A beautiful day on the canals

It only takes one moment or one experience for you to decided to turn your life around. For me that experience was actually the three months I spent living in Greece.

Don’t get me wrong my life was pretty good to begin with, I was born a Dual Citizen of the United States and Italy, my parents chose to raise me and my sister in the U.S. but we still enjoyed frequent trips to Europe to visit family. I mean it’s pretty fantastic to be able to say that while my friends spent their summers at day camps or in Florida I was off enjoying the sunny Mediterranean. Still something was missing, I had traveled to Italy countless times but I had never fully felt like I had traveled so in my junior year at university I made a decision that effectively changed the rest of life (dramatic I know, but true).

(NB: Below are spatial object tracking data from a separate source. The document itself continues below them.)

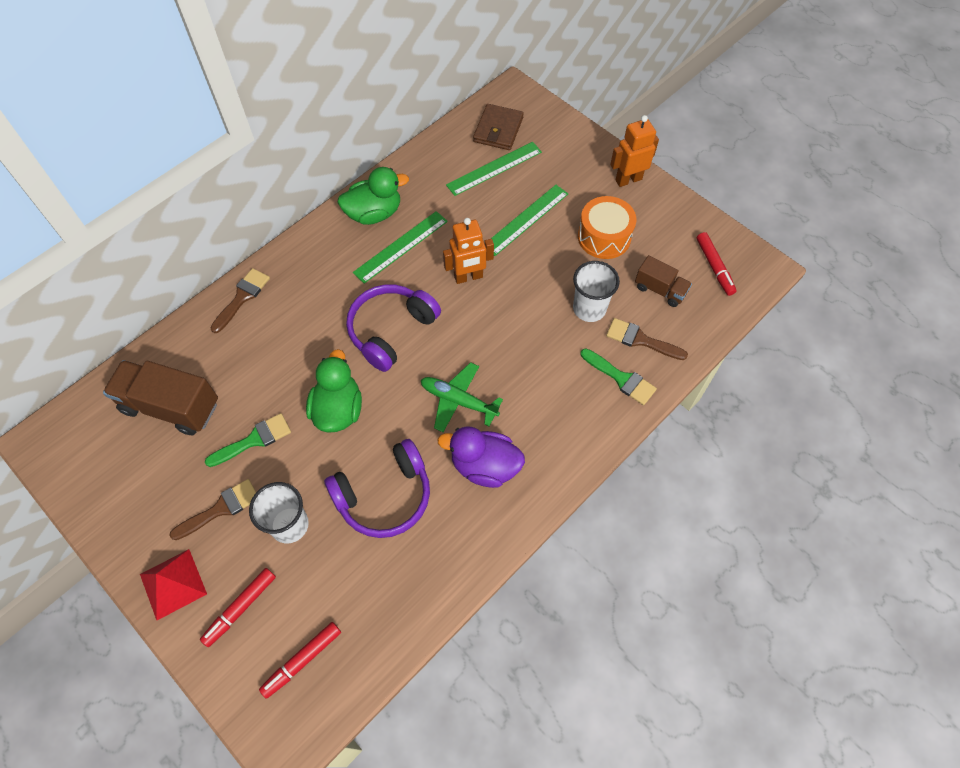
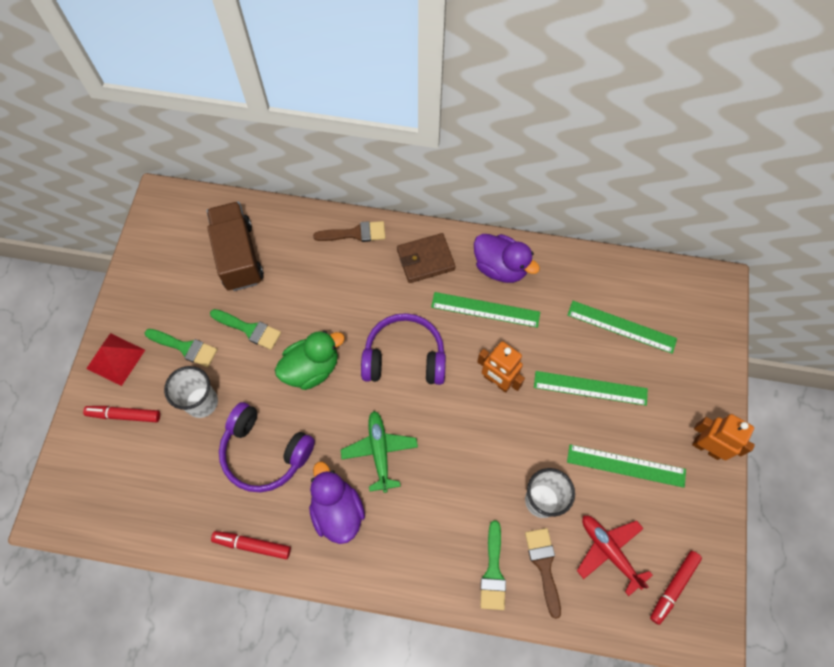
camera: 55 degrees right, 5 degrees up
brown brush [170,479,256,540] -> green brush [145,329,218,367]
red marker [259,622,341,699] -> red marker moved to [211,531,291,559]
green duck [338,167,409,225] -> purple duck [474,234,540,283]
brown wallet [473,104,524,150] -> brown wallet moved to [397,233,456,283]
orange drum [578,196,636,259] -> green ruler [567,444,686,488]
brown truck [635,255,692,307] -> red plane [577,516,653,596]

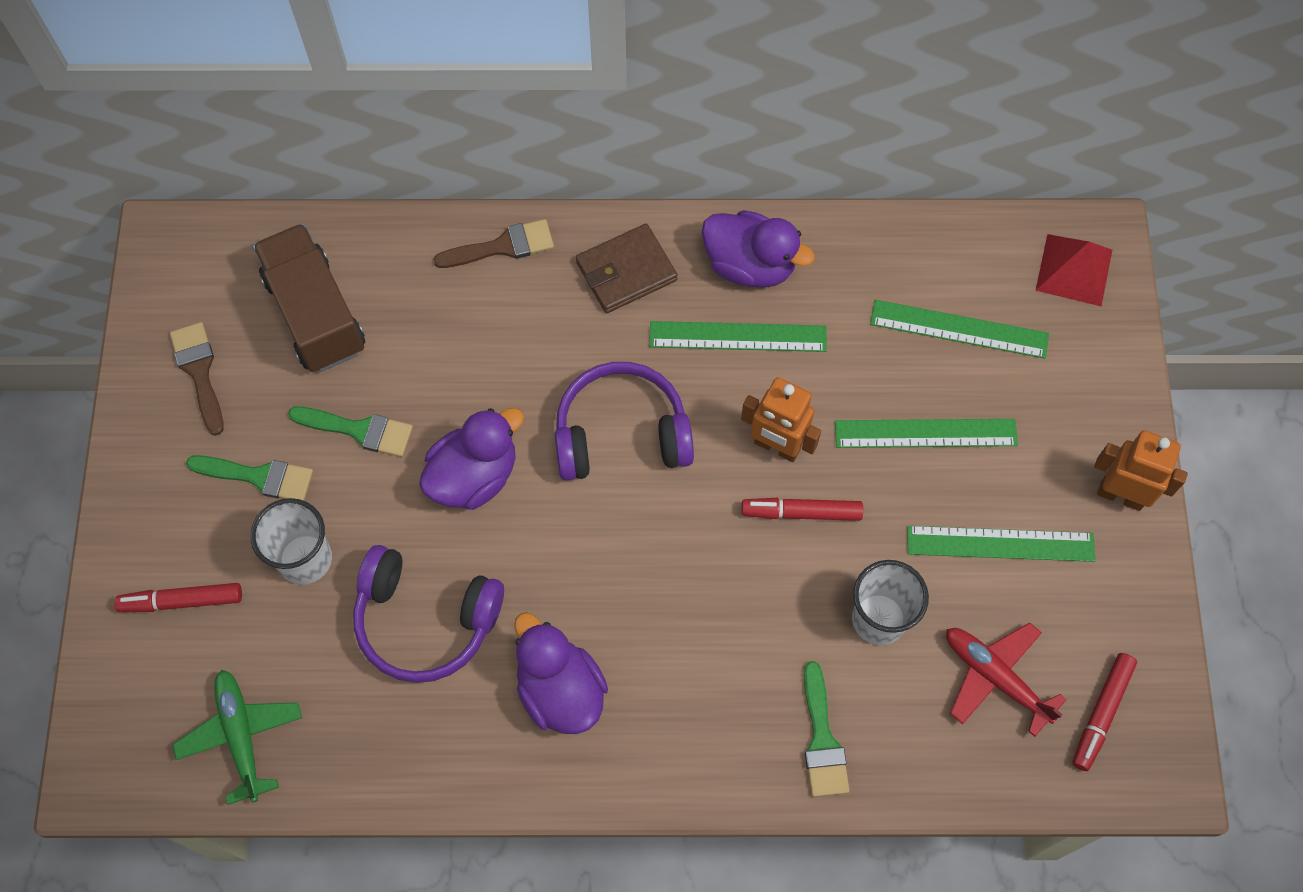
camera: 10 degrees left, 0 degrees up
red pyramid [86,333,145,386] -> red pyramid moved to [1036,234,1112,307]
red marker [211,531,291,559] -> red marker moved to [742,498,863,521]
green duck [275,331,345,390] -> purple duck [419,408,524,510]
green plane [341,411,418,493] -> green plane moved to [172,670,302,805]
brown brush [525,528,561,619] -> brown brush moved to [170,322,224,436]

Since I was young I had been in love with ancient Greek and Roman mythology and I always knew I one day would want to visit Greece. So that was it, Greece was the perfect place to make my escape to. I set about applying to countless jobs, my parents were supportive but hesitant in my plan. The constant ït’s okay if you need to come home early” made me feel like they didn’t believe that I could make it happen for myself, but I did and boy was it the best decision of my life.

That trip was my turning point, I met so many people who were not only my age, 21 at the time, but younger who had been traveling for years. They all had amazing stories of venturing to Thailand, India, Spain really everywhere and anywhere you could imagine. I knew that when I returned to university that fall my life would be forever different, I had caught the bug and I was completely and overwhelmingly infected. Much to my parents dismay I made the choice to take a year off after finishing my degree. Two months after my graduation I was off, I spent three months living in Rome and then moved to Amsterdam, where I have been happily situated for over a year (so much for only taking a year off).

The decision to move abroad is similar to bungee jumping or skydiving, you know want to do it because of the thrill and the rush of adrenaline that await you but there are so many things that could wrong people often never take the jump.